The Government Office for the North West will publish the latest planning blueprint for local authorities, the Regional Spatial Strategy, on 30 September.
The statutory document is expected to increase marginally the housing targets for the region to over 23,000 units a year in response to growing demand. The move will largely undo the strict constraints that have imposed a moratorium on new housing applications in around half of the region's council areas in recent years.
However, the collapse in the residential development market caused by the freeze on mortgage lending makes the timing of such a relaxation bitterly ironic.
Steven Abbott, an independent North West planning consultant, said: "Over the past five years, in much of the region, house builders and land owners have been adversely affected by moratoria on new residential permissions.
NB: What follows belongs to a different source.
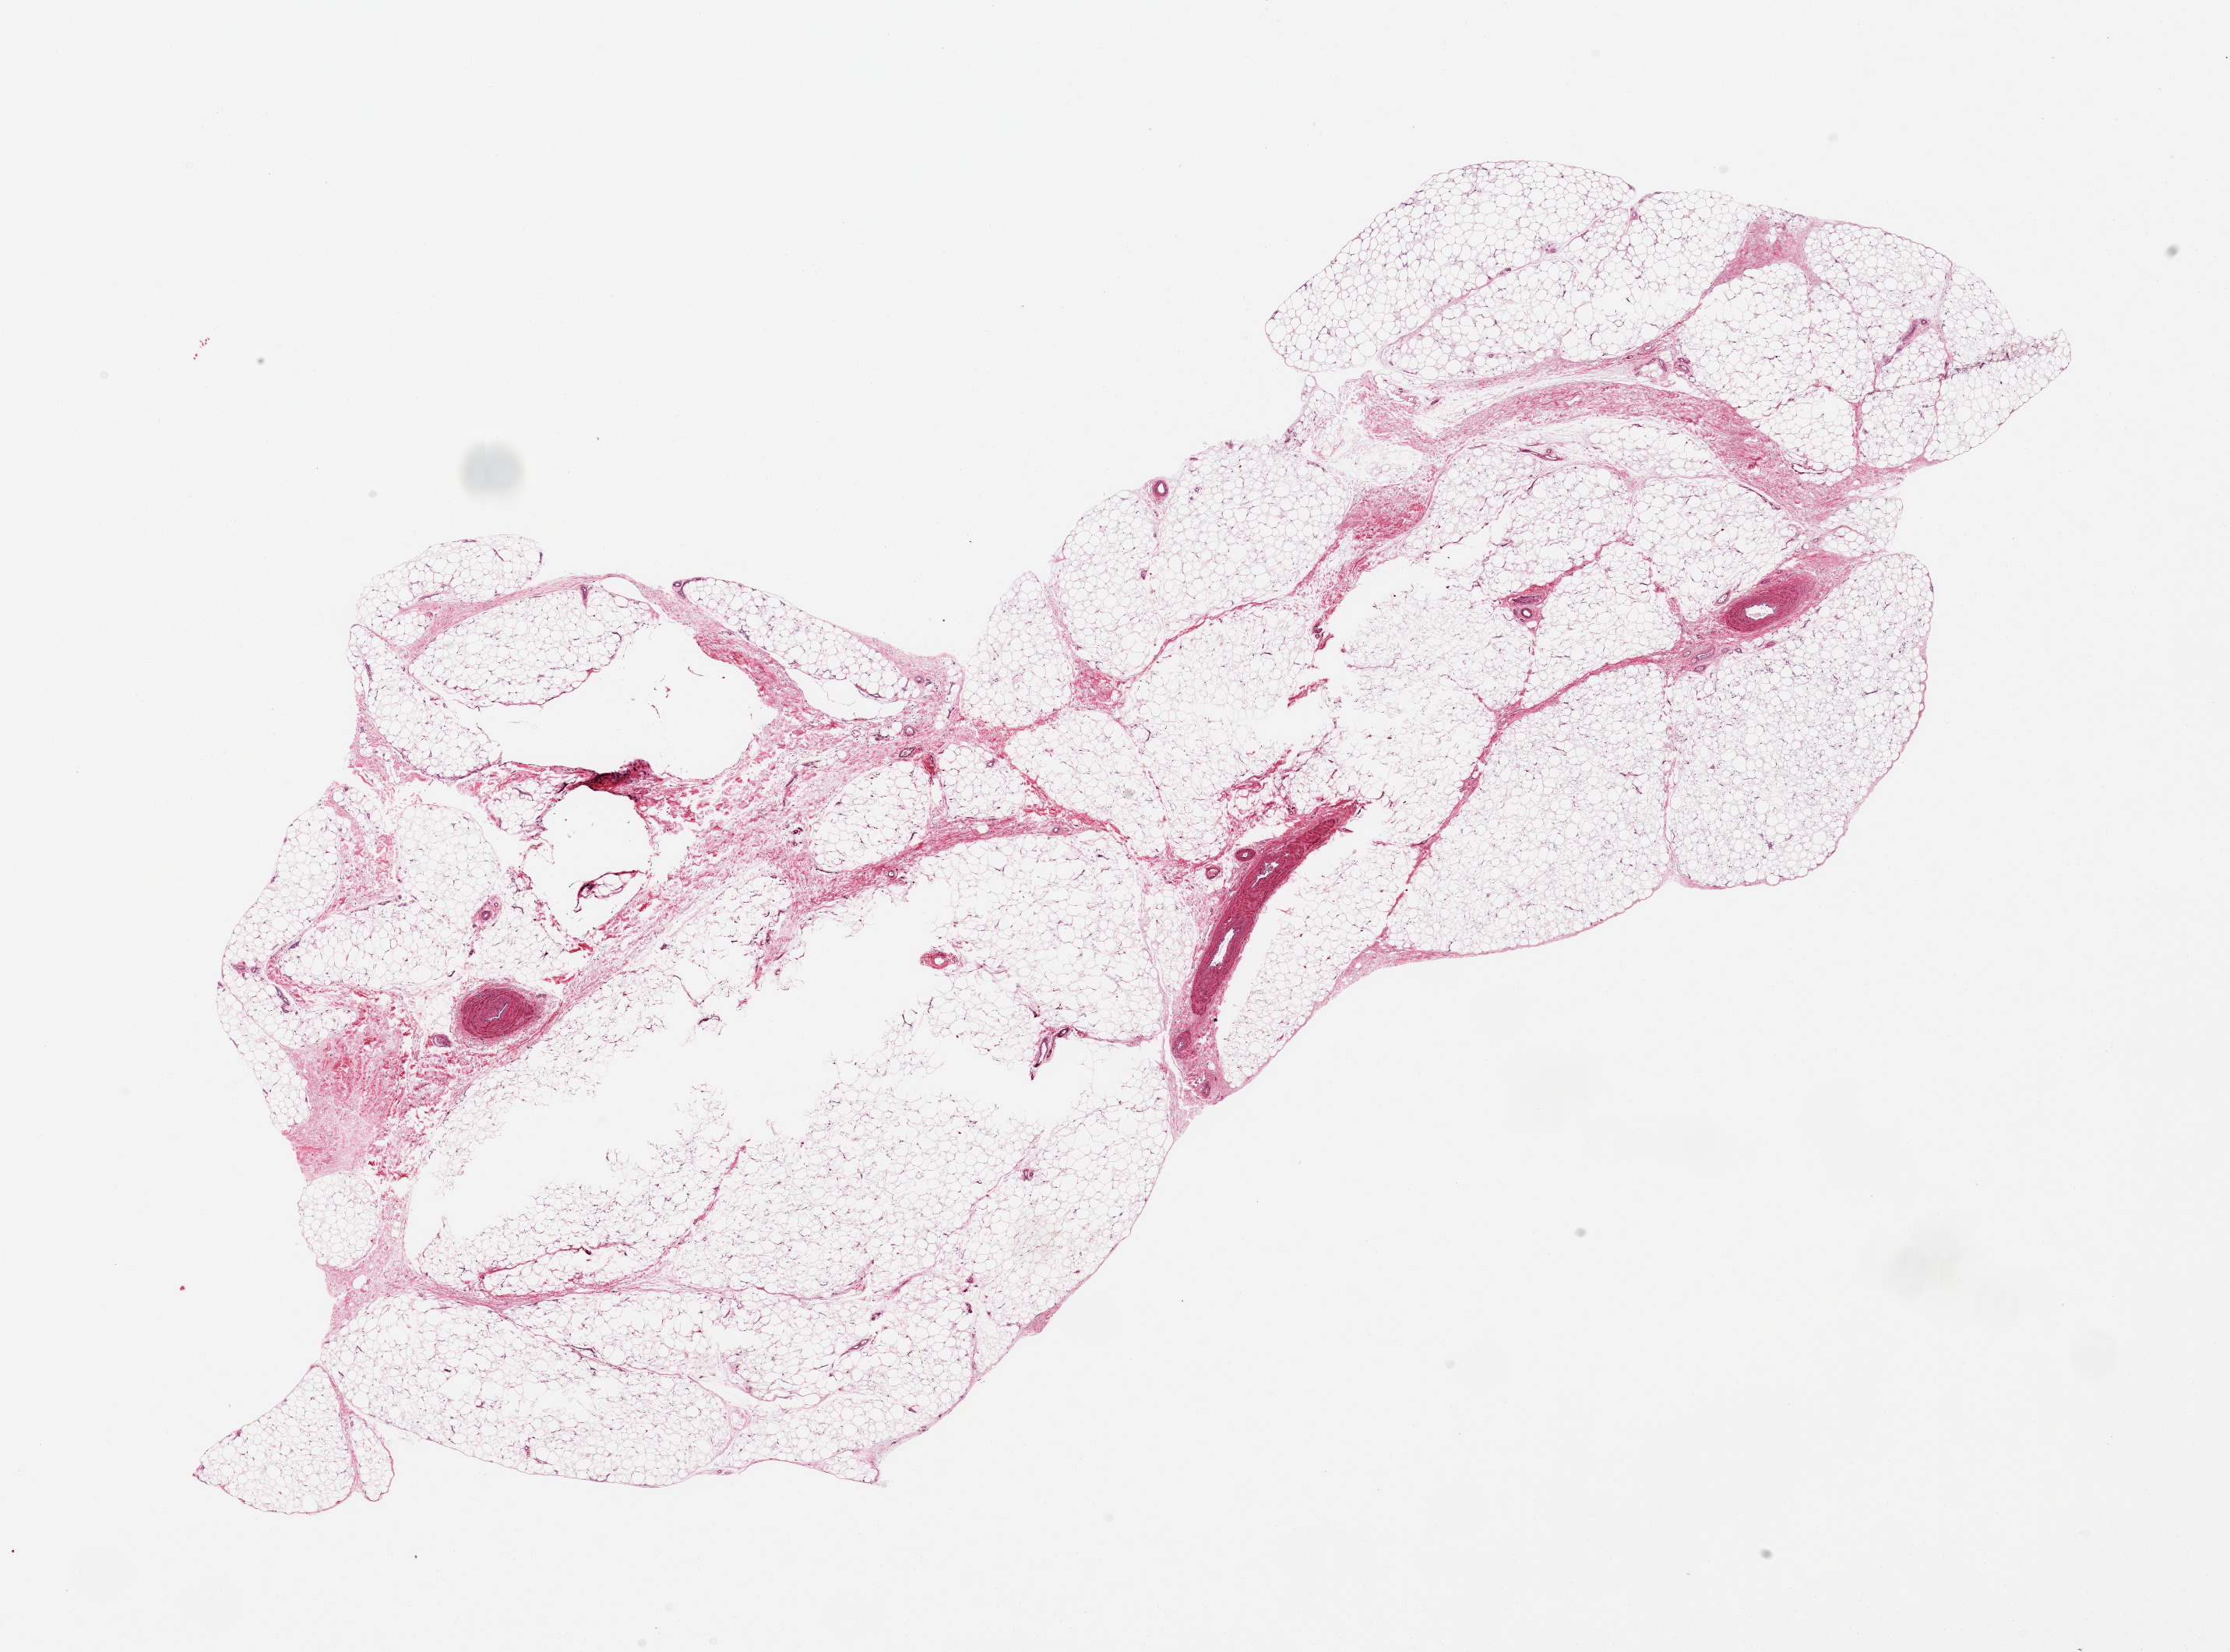
Whole-slide image, haematoxylin and eosin stain, brightfield, a low-resolution overview of the entire scanned area, about 22.6 x 16.8 mm (from a 20x scan), PAXgene-fixed, paraffin-embedded tissue, sampled site (target tissue): adipose tissue, donor tissue sample. Donor sex: male.
- reviewer comment on this tissue sample: 19x5mm with 6x1mm central hole tear of under-fixation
This has stymied development and collapsed initiative on a massive scale. Unfortunately however, RSS eases the situation just when there are unprecedented collapses in the housing market and land values.
"The result is a conundrum, as the Government requires the construction or formation of millions of new homes by 2020 just when house builders have to contract significantly across the UK."
The new RSS also encourages local authorities not to set a ceiling on housing targets, another move likely to be welcomed by residential developers.
Planners and developers will be watching to see how the latest round of housing growth points are knitted into the figures. Greater Manchester, Mersey Heartlands, Halton, St Helens, Warrington, Knowsley, Central Lancashire and Blackpool, Carlisle and West Cheshire are all being given spatial status to build extra homes at a more rapid rate than other areas.